Here's my review: I'm sorry it took so long for me to read this book. It's been on my to-read list for awhile, and I finally got an audio book copy through overdrive. I don't do audiobooks often–I simply enjoy reading more than listening, but Eleanor & Park was a great audiobook. The narrators were fantastic. I loved the dueling point of views. It really added depth to this book. Eleanor and Park are adorable and their love story is much different than many of the YA books I've read. I don't want to give too much away, so just read the book.
The Most Imaginative Book
The Ocean at the End of the Lane by Neil Gaiman - The Ocean at the End of the Lane is my first Neil Gaiman book. It won't be my last! First, his writing is stunning. He is able to create beautiful pictures with his words without bogging the page down with big words and long sentences. I could read it over and over simply for this reason. With its 7-year-old protagonist and shorter length, the book reads more like a kids' or YA book. (Think Narnia or A Wrinkle in Time) But I loved the imagination of the story and how it addressed themes of sacrifice, loss, and good vs. evil.
An Oldie but a Goodie
The Book Thief by Marcus Zusak- The Book Thief is a book that has been on my to-read list for a long time, but I kept putting it off because it was another WWII book. I listened to the audio book version of The Book Thief, and I found myself drawn in right away. It was a refreshing change of pace from some of my recent reads. I loved Death as the narrator, and the author using Death to create an omniscient point-of-view. I loved the theme of the power of words, and the questions the novel brings up about morality, war, our words, and more. The Book Thief is a worthy read for teens and adults.

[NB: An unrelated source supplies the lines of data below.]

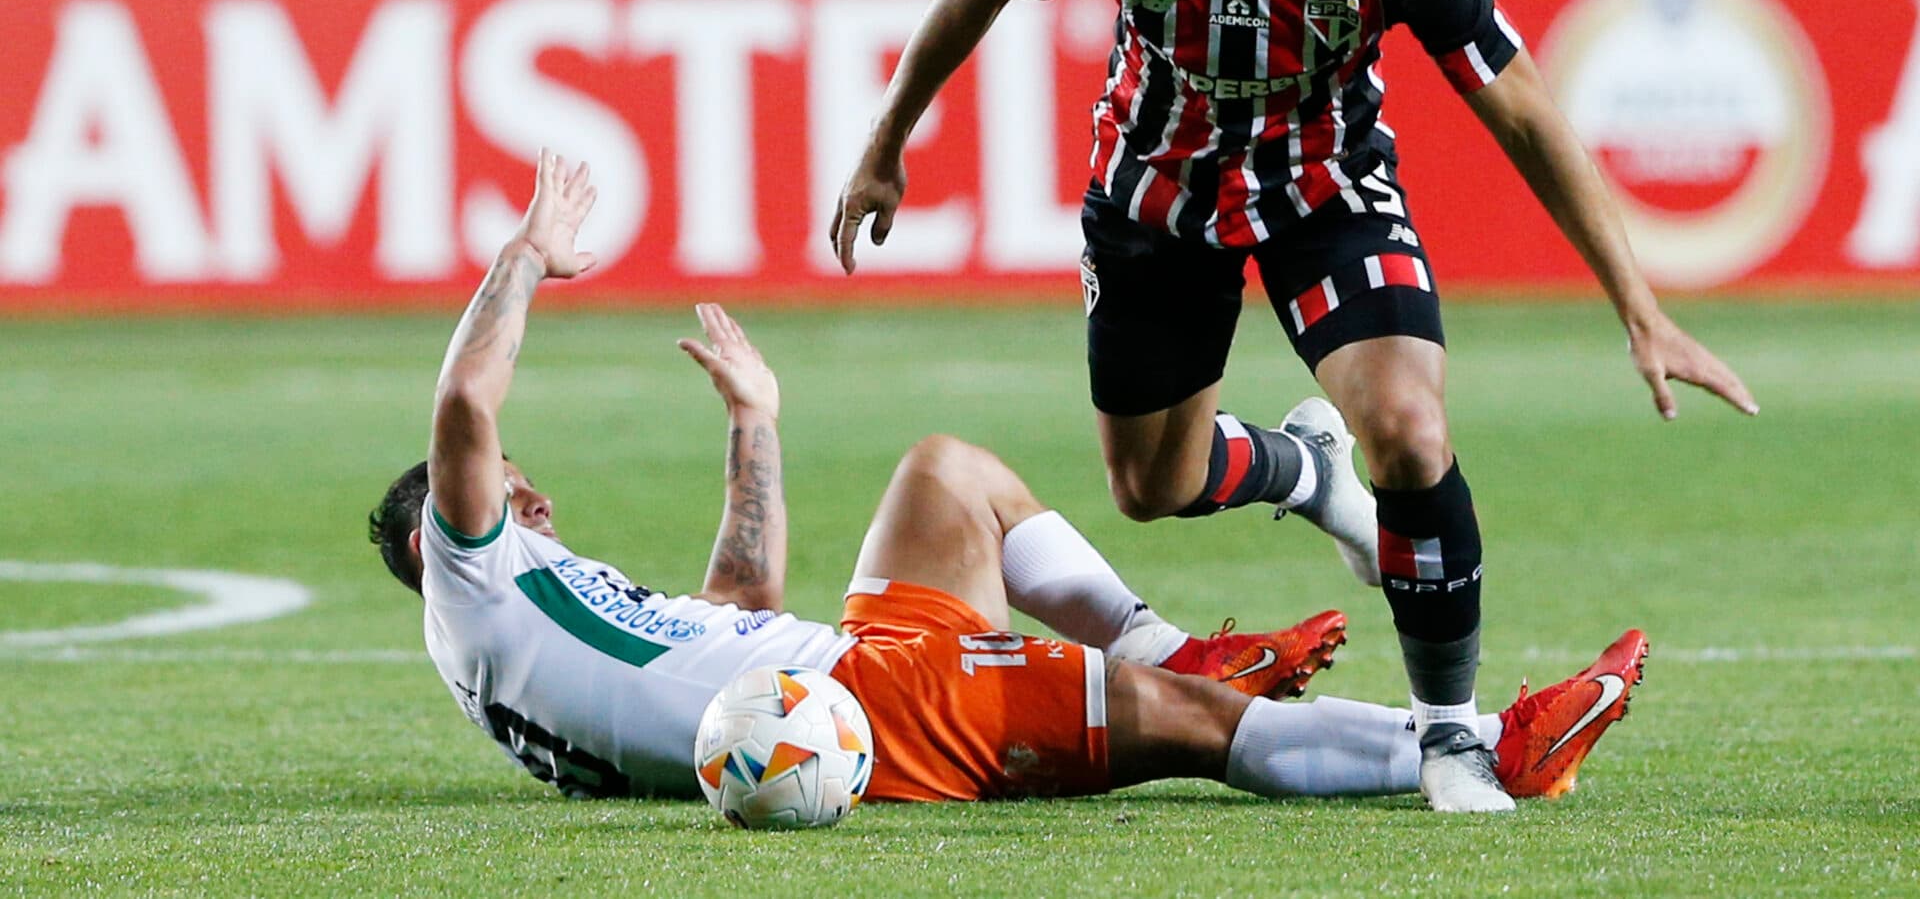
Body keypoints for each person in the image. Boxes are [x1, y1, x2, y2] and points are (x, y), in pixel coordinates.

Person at [830, 0, 1744, 811]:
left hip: (1324, 196)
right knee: (1150, 489)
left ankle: (1450, 734)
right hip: (1157, 201)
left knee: (1408, 428)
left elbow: (1525, 111)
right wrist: (885, 144)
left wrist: (1640, 309)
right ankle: (1302, 471)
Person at [370, 149, 1645, 807]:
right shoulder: (477, 585)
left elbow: (740, 607)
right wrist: (525, 254)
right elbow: (466, 402)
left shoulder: (520, 632)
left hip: (832, 678)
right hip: (876, 712)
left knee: (947, 472)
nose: (530, 500)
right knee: (1197, 729)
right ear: (439, 536)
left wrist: (755, 422)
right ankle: (1486, 745)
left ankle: (1170, 641)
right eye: (504, 494)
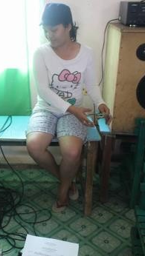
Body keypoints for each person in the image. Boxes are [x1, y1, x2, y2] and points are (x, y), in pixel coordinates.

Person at [26, 3, 111, 212]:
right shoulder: (41, 53)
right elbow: (43, 90)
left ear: (68, 26)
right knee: (35, 146)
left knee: (72, 152)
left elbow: (91, 84)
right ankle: (67, 181)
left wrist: (100, 102)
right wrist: (72, 110)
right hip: (46, 108)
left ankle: (63, 190)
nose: (49, 35)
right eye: (45, 30)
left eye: (53, 30)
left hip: (73, 111)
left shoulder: (87, 53)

My Favorite Book on Writing of 2014
Wonderbook by Jeff VanderMeer - Wonderbook is a great guide to help creative writers (especially those in the fantasy or sci-fi realms). The book is very dense–I will need to read through sections a few more times. But it's worth buying a copy and keeping around the house if you are a writer. I especially loved all the illustrations and visuals throughout the book.
What were your favorite reads of 2014?